While the Medicare Payment Advisory Commission (MedPAC) suggests traditional Medicare rates for home health services should be reduced, it, too, does not consider MA payments. It does consider all payers in other sectors, however.
In recent years, providers have had to begin walking away from MA plans in favor of business sustainability.
“With the MA plans, it’s just becoming incredibly difficult,” Jeanne Byl, owner and COO of Interim HealthCare Great Lakes, told me last month. “And quite honestly, we’ve had to walk away.”
Leaders from Interim HealthCare Great Lakes told me that one plan had offered them a rate increase for the first time in a decade recently. That increase was just 3%.
When plans began to leave markets, however, home health providers hoped for a respite from penetration.
Many MA plans offer incentives to their negotiators to keep all costs down, which hurts home health providers. But it makes sense, in theory: the less MA plans pay providers, the more profit they can keep at the end of the year.
I’ve argued in the past that this thinking is short-sighted, however. As home health providers struggle financially, walk away from MA plan contracts or shutter entirely, home health availability will dwindle.
If MA plans have fewer avenues to send beneficiaries down for home health services, their post-acute costs are likely to go up.

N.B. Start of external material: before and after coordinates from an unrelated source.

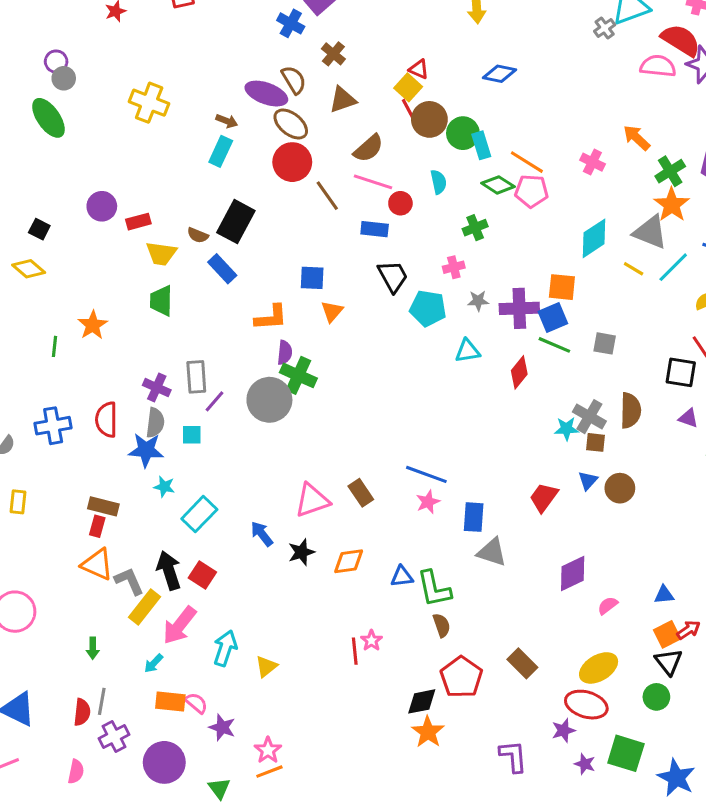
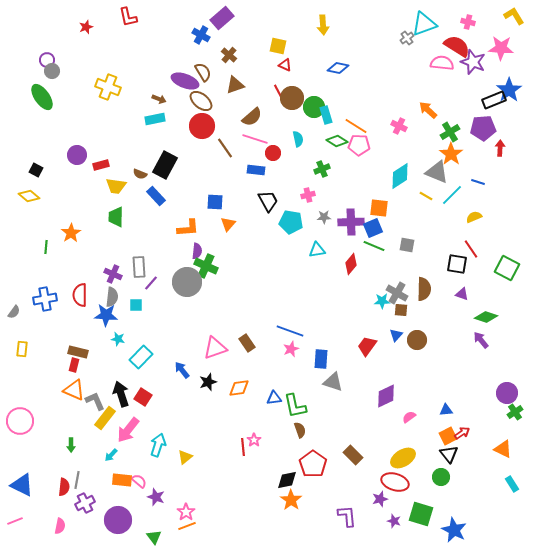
yellow square: (408, 87) -> (278, 46), moved, turned -30
cyan rectangle: (221, 151) -> (155, 119), turned 54

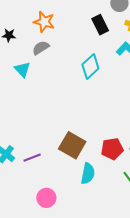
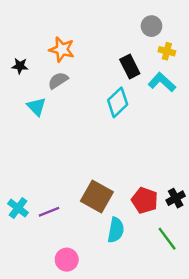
black rectangle: (100, 25) -> (130, 67), moved
red pentagon: (112, 149) -> (145, 200), turned 30

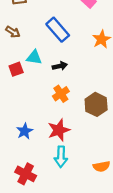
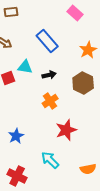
brown hexagon: (96, 104) -> (83, 83), moved
red star: (59, 130) -> (66, 130), moved
cyan arrow: (61, 157) -> (50, 160), turned 132

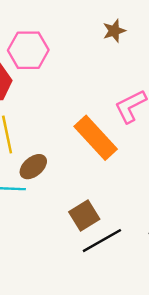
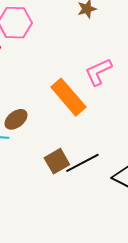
black line: (102, 241) -> (82, 163), moved

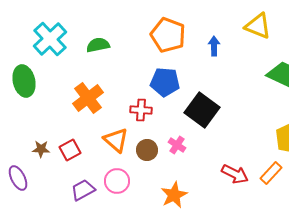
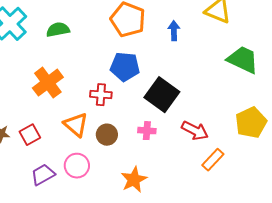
pink cross: (177, 145) -> (147, 131), moved, turned -30
orange rectangle: (271, 173) -> (213, 160), moved
red arrow: (235, 174) -> (195, 131), moved

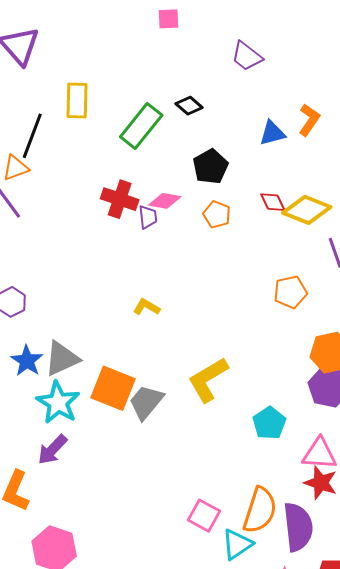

The plans that pay adequately for services – or even set up risk-sharing opportunities for providers – could gain an advantage. More home health care, after all, means more cost savings overall.
“You actually want more home health,” CareCentrix CEO Steve Horowitz told me earlier this year. “You want your home health costs to go up. You don’t want to overpay for anything, but you want your home health cost to go up, because it’s a cheaper setting than if you were taking care of the patient in the facility.”
But for the most part, providers have not had success selling that idea.
More oversight and meager rate updates for MA plans meant more contracting – and possibly a rethinking of their post-acute strategies.
With a more MA-friendly administration, however, that may be out the window.
What providers may see, though, is a return to reliable rate updates in traditional Medicare. During Trump’s first term, providers saw regular increases to payment in home health care.
Even if cuts are done away with in traditional Medicare, however, the overarching problem remains. One side of the house is subsidizing the other side of the house.
And, if the percentage of Medicare beneficiaries under MA plans continues to increase, home health providers’ “generational battle” with managed care will continue.